The weather swings wildly back and forth like a broken door. This front may make up for the drought of 2004. We don’t usually get rain like this in October: it’s one of our drier months. Last year at this time, I worried about fires sweeping off the Saddleback. This year it’s the black tide of mud, an occultism threatening to deluge us.
Tomorrow I’d planned to go to Orange for a poetry reading. It’s important to keep your work before the public, develop a following. Here on the edge of Los Angeles I hope to be found, to be seen as good for something. Up until now, I really haven’t been trying. But the rain is coming down and I think I will have to cancel my plans.
I’m going crazy here. Crazy with the tapping. Crazy with the stiffness in my gut and my chest. I ate too much because I could not walk. Rain is good when it is is separated by a week or so of dry weather. I keep remembering as I watch the weather reports predict yet another day of precipitation the warning of local poet Lawrence Smith about the Santa Ana River: it’s been called the most dangerous river in America by the U.S. Army Corps of Engineers. (There — if I haven’t motivated you to believe by appealing to your common sense, maybe your patriotism will compensate.) In twenty three more days — if this keeps up — Prado Dam will fail and the Orange will disappear. Except for those of us who bought homes on hilltops. The coming flood — if it arrives — isn’t biblical. It will just be a disaster beyond all imagining.
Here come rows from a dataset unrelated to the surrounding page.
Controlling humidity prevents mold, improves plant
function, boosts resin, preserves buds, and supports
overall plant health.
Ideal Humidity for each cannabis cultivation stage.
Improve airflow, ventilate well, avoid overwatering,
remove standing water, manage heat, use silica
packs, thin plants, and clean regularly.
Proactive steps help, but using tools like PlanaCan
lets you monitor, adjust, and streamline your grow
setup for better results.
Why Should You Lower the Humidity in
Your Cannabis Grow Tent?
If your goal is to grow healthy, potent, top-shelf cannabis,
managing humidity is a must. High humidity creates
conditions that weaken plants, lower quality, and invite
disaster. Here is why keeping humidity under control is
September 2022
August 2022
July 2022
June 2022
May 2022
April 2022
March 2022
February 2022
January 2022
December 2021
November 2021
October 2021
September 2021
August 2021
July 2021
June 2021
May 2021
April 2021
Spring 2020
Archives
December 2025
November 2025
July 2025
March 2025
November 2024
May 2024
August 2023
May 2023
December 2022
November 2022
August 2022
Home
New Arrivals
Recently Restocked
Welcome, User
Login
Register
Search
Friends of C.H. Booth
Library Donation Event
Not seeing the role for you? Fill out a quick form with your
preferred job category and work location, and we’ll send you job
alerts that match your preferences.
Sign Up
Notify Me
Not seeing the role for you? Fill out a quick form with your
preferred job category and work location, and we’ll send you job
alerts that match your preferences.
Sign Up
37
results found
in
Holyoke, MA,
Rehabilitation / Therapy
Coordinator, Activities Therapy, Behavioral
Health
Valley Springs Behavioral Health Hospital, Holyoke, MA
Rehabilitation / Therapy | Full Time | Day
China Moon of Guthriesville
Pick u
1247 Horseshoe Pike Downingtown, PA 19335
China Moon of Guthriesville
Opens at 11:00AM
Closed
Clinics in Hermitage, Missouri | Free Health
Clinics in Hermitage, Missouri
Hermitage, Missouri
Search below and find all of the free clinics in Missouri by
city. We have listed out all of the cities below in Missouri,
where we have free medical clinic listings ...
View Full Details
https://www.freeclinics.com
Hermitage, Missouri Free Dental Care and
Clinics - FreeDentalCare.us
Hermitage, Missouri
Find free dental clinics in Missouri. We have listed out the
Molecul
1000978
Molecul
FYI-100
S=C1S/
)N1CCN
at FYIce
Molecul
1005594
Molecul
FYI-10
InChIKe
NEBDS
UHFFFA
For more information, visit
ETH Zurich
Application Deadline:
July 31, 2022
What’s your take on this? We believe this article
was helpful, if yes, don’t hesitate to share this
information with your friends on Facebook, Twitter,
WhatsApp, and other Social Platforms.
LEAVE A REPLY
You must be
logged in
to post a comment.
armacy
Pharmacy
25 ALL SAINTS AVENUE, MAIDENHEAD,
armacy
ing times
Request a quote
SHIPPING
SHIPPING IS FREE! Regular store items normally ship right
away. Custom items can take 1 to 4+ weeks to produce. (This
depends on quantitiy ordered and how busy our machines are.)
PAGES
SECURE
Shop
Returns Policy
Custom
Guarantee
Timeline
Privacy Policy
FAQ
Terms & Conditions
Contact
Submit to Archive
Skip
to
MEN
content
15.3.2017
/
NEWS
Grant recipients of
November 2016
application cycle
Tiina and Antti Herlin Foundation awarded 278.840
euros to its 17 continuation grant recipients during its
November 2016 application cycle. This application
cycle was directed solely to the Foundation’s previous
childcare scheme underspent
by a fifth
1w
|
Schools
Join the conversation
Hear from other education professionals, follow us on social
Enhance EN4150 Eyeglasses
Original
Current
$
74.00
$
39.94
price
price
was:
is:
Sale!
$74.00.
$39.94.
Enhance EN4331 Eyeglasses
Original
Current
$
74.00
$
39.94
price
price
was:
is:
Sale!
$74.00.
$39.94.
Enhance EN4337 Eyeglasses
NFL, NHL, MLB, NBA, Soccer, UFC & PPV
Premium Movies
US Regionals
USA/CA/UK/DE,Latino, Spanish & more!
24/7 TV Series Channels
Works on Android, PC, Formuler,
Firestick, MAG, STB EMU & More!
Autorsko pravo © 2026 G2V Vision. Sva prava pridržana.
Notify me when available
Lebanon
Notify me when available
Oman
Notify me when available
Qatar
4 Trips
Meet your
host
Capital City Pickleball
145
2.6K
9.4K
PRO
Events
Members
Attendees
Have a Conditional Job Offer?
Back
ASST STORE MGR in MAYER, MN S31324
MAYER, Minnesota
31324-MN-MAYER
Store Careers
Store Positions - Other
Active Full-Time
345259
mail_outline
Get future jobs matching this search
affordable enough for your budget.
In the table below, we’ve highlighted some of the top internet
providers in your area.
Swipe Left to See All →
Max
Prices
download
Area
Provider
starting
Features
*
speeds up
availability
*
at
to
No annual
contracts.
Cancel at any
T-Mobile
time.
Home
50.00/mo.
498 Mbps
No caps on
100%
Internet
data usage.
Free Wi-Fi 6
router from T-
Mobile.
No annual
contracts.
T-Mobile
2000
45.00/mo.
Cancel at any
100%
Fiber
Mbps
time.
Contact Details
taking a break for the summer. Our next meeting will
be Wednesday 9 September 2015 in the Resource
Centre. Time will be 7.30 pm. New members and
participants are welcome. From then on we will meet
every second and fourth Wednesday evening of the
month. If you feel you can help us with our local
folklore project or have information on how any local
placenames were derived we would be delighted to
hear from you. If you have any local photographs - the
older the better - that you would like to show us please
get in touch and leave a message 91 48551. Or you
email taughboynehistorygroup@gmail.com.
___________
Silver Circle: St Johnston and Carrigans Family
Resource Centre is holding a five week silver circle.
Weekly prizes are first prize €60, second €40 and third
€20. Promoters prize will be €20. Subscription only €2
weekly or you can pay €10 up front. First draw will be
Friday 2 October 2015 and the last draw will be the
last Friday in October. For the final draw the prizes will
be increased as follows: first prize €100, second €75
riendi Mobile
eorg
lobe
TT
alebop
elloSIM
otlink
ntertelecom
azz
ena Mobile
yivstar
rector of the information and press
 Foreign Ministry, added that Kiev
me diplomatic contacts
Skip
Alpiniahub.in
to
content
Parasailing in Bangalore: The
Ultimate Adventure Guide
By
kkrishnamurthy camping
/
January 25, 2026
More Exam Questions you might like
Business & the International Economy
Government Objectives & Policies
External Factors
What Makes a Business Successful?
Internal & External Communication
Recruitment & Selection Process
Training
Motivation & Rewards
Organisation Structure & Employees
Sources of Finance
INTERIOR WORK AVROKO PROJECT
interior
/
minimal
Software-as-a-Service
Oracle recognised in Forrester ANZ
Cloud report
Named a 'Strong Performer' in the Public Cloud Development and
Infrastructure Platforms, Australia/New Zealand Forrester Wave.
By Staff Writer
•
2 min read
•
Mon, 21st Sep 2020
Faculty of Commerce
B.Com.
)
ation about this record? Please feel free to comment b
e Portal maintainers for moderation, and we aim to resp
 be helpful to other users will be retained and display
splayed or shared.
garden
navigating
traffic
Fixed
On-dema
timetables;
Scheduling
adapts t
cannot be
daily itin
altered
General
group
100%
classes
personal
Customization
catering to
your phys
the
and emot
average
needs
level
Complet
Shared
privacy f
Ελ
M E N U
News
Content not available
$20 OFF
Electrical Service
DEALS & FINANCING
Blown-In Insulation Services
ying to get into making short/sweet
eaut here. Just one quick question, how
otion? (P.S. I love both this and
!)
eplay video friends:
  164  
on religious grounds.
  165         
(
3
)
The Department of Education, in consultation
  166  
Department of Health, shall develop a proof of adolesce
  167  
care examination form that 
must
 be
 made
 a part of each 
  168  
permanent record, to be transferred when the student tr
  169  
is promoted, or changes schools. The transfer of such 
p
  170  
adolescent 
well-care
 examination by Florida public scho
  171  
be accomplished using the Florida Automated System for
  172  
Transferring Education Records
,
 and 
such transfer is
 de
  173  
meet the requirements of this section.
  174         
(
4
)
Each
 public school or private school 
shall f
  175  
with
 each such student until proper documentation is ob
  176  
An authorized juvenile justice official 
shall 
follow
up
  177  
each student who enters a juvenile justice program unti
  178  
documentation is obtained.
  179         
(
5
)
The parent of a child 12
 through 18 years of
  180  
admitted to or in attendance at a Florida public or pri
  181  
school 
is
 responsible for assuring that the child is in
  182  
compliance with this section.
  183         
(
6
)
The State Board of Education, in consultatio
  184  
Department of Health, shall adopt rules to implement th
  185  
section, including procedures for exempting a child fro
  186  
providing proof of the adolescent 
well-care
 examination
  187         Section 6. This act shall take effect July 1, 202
A little excitement to make up for the incarceration this weather is imposing on us. I’d rather see the sun again.
Later
On top of the rain, we’re getting the usual Santa Anas. The National Weather Service tells us to beware of
Southwest Winds 25 To 35 Mph With Locally Stronger Gusts To 50 Mph. Beware Of Broken Tree Limbs And Blowing Debris
The blinds click and clack with each gust. When I look at the Weatherbug maps, my county is always shaded.